Information
- Association: Handball Union of Russia

Colours
| 1st | 2nd |

Results

IHF U-21 World Championship
- Appearances: 9 (First in 1993)
- Best result: Winner, (1995, 2001)

European Junior Championship
- Appearances: 10 (First in 1996)
- Best result: 3rd, (1996)

= Russia men's national junior handball team =

The Russia national junior handball team is the national under–20 handball team of Russia. Controlled by the Handball Union of Russia, it represented Russia in international matches.

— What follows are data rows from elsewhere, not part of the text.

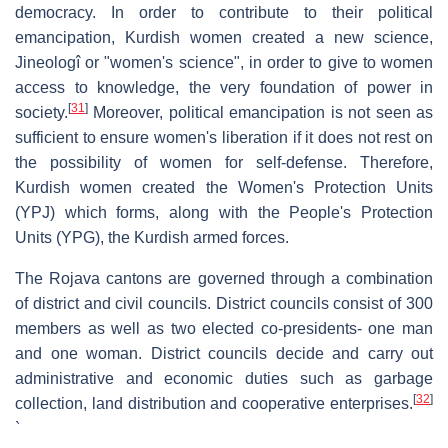
democracy. In order to contribute to their political
emancipation, Kurdish women created a new science,
Jineologî or "women's science", in order to give to women
access to knowledge, the very foundation of power in
[
31
]
society.
Moreover, political emancipation is not seen as
sufficient to ensure women's liberation if it does not rest on
the possibility of women for self-defense. Therefore,
Kurdish women created the Women's Protection Units
(YPJ) which forms, along with the People's Protection
Units (YPG), the Kurdish armed forces.
The Rojava cantons are governed through a combination
of district and civil councils. District councils consist of 300
members as well as two elected co-presidents- one man
and one woman. District councils decide and carry out
administrative and economic duties such as garbage
[
32
]
collection, land distribution and cooperative enterprises.
`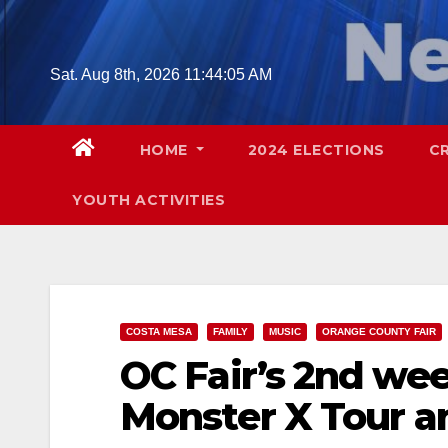
Skip
to
content
Sat. Aug 8th, 2026
11:44:06 AM
HOME
2024 ELECTIONS
C
YOUTH ACTIVITIES
COSTA MESA
FAMILY
MUSIC
ORANGE COUNTY FAIR
OC Fair’s 2nd we
Monster X Tour a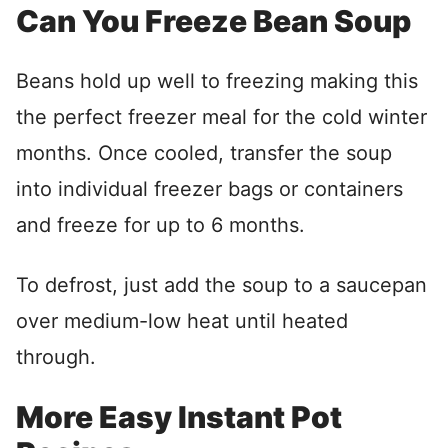
Can You Freeze Bean Soup
Beans hold up well to freezing making this
the perfect freezer meal for the cold winter
months. Once cooled, transfer the soup
into individual freezer bags or containers
and freeze for up to 6 months.
To defrost, just add the soup to a saucepan
over medium-low heat until heated
through.
More Easy Instant Pot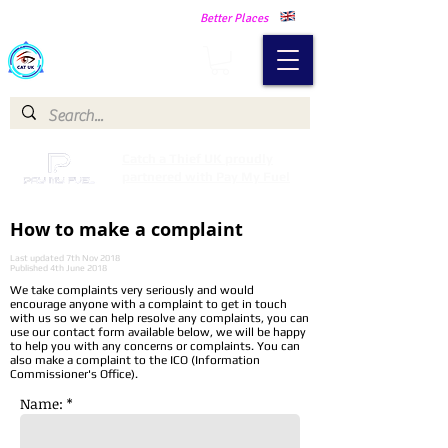
Making Our Communities Safer -
Better Places
Catch a Thief UK
Catch a Thief UK proudly
partnered with Pay My Fuel
How to make a complaint
Last updated 7th Nov 2018
Published 4th June 2018
We take complaints very seriously and would
encourage anyone with a complaint to get in touch
with us so we can help resolve any complaints, you can
use our contact form available below, we will be happy
to help you with any concerns or complaints. You can
also make a complaint to the ICO (Information
Commissioner's Office).
Name: *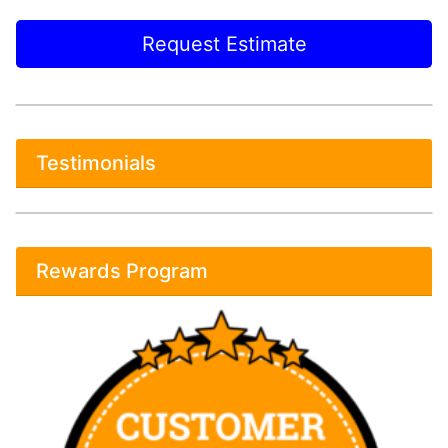
Request Estimate
Testimonials
Rewards Program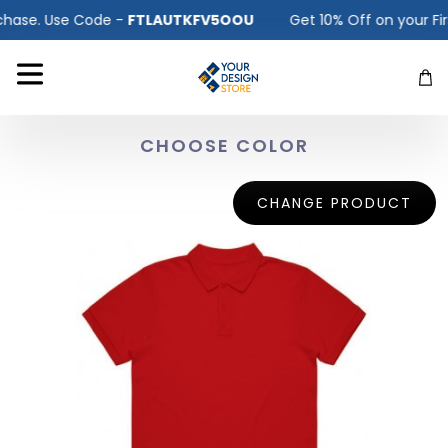
ase. Use Code -
FTLAUTKFV5OOU
Get 10% Off on your First
CHOOSE COLOR
CHANGE PRODUCT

In reaction to the 2022 Russian invasion of Ukraine, the International Handball Federation banned Russian and Belarus athletes and officials, and the European Handball Federation suspended the national teams of Russia and Belarus as well as Russian and Belarusian clubs competing in European handball competitions. Referees, officials, and commission members from Russia and Belarus will not be called upon for future activities. And new organisers will be sought for the YAC 16 EHF Beach Handball EURO and the Qualifier Tournaments for the Beach Handball EURO 2023, which were to be held in Moscow. In addition, it refused to allow competitions to be held in Russia. The Russian Handball Federation failed in its appeal against the decision to exclude Russia's teams from continental competition, which was rejected by the European Handball Federation Court of Handball.